__ESTRATTO DEL DOCUMENTO__
Svizzera Armi e salute mentale
Armi da fuoco a chi ha disturbi psichici: la legge ha ancora vuoti
La sparatoria di Aarau, in cui l'attentatore soffriva di schizofrenia ma possedeva due pistole e un Kalashnikov, riporta l'attenzione sui controlli mancanti dopo l'acquisto di un'arma in Svizzera. Un'avvocata specializzata spiega dove la legge federale lascia margini di rischio.
L'uomo che ha sparato al techno party di Aarau, uccidendo una ventiduenne italiana, aveva 43 anni e soffriva di schizofrenia. In casa teneva due pistole e un fucile d'assalto Kalashnikov. Il caso riporta l'attenzione su un nodo della legge svizzera sulle armi: come può una persona con una diagnosi psichiatrica restare in possesso di armi da fuoco?

__COMPITI__
**a)** Secondo l'articolo su armi e salute mentale, quali armi teneva in casa l'uomo che ha sparato ad Aarau?
**b)** Riprendi l'articolo su armi e salute mentale a partire dalla domanda con cui termina e proseguilo.
Le registrazioni sono materiale a sé, distinto dall'articolo.

Elenchi delle variazioni di coordinate:

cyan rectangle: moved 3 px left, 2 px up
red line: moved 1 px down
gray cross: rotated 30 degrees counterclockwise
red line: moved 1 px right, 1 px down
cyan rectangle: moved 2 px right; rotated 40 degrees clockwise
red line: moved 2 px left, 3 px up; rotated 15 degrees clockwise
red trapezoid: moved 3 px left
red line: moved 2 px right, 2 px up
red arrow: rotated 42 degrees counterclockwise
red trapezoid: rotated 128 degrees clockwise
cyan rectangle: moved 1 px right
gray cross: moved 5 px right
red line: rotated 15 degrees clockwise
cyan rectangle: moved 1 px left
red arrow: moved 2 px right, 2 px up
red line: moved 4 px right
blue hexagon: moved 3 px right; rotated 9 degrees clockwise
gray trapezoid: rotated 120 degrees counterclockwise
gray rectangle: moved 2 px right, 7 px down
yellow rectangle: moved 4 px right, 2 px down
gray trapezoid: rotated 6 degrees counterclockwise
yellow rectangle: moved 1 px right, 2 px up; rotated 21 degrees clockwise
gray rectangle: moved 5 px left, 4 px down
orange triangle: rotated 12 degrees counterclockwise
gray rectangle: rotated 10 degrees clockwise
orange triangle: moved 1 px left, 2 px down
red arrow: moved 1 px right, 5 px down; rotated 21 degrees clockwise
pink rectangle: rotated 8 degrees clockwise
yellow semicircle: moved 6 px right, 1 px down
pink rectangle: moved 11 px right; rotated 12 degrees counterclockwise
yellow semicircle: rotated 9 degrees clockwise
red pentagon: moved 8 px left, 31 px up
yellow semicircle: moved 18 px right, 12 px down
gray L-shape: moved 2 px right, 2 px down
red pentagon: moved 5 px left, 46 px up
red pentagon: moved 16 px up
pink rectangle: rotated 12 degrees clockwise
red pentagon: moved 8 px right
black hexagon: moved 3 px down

__RISULTATI DEI COMPITI__
**a)** Due pistole e un fucile d'assalto Kalashnikov.

**b)**
In Svizzera esistono tre categorie di armi acquistabili. Per la prima basta che il venditore dichiari la vendita all'autorità. Per la seconda, soggetta ad autorizzazione, è l'acquirente a dover rispettare alcune condizioni: maggiore età, casellario giudiziario pulito, nessun precedente che faccia dubitare della sicurezza pubblica. Le armi automatiche richiedono un'autorizzazione eccezionale. La legge è federale, ma la sua applicazione spetta ai cantoni.
È in questo passaggio, secondo l'avvocata Chiara Donati, penalista che si occupa anche di diritto delle armi, che si trovano i punti deboli della legge. Un'arma può essere sequestrata quando le condizioni per detenerla non sono più rispettate, ma non sono previsti controlli periodici sulla persona che la possiede. Il sistema si attiva solo su segnalazione, quando emergono elementi di preoccupazione. Ogni cantone è tenuto a registrare le armi in circolazione: se arriva una segnalazione, le autorità verificano se la persona segnalata possiede armi registrate e rivalutano se ha ancora i requisiti per tenerle.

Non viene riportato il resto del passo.